What you will do: Restate word for word every line from the one containing "Pupujemmepas" to the last line of the records below.

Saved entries
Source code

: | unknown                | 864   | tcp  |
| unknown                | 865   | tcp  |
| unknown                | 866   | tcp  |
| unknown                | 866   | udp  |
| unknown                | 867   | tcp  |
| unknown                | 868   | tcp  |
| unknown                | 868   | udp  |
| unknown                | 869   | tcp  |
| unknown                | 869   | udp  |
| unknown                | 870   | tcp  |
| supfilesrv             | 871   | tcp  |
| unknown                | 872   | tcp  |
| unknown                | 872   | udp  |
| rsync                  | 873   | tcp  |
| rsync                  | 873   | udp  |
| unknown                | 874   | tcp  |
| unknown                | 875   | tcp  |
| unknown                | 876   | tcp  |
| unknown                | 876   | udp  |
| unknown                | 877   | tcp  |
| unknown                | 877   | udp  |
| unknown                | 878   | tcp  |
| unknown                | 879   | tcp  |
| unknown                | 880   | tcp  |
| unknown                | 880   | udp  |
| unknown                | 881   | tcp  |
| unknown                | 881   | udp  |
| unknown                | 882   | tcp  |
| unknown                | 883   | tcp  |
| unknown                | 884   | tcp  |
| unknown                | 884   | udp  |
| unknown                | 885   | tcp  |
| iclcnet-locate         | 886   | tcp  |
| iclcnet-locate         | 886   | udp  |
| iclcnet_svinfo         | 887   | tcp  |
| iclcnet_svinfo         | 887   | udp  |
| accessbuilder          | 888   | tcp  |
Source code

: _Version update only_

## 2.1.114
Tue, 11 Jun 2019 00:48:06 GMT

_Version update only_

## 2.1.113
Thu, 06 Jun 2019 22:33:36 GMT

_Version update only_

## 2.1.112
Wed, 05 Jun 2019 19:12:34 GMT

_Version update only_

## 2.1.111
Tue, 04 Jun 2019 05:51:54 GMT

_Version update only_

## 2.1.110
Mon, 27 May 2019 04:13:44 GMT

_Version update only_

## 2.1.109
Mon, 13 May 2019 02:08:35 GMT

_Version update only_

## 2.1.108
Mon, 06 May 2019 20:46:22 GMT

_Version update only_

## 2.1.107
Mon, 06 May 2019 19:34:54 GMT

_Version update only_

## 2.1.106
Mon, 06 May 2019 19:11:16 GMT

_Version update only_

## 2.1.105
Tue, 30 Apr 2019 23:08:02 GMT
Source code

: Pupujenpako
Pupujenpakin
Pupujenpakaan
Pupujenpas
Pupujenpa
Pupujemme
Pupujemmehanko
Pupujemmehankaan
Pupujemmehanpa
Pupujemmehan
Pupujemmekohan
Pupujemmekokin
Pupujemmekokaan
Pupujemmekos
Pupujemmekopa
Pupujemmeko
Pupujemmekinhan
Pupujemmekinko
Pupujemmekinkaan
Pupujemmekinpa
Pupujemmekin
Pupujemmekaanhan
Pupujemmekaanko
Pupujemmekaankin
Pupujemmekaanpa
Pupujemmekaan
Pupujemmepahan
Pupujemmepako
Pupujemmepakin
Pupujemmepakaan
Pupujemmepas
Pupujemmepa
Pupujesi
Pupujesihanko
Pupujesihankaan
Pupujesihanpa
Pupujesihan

Written answer:
Pupujemmepas
Pupujemmepa
Pupujesi
Pupujesihanko
Pupujesihankaan
Pupujesihanpa
Pupujesihan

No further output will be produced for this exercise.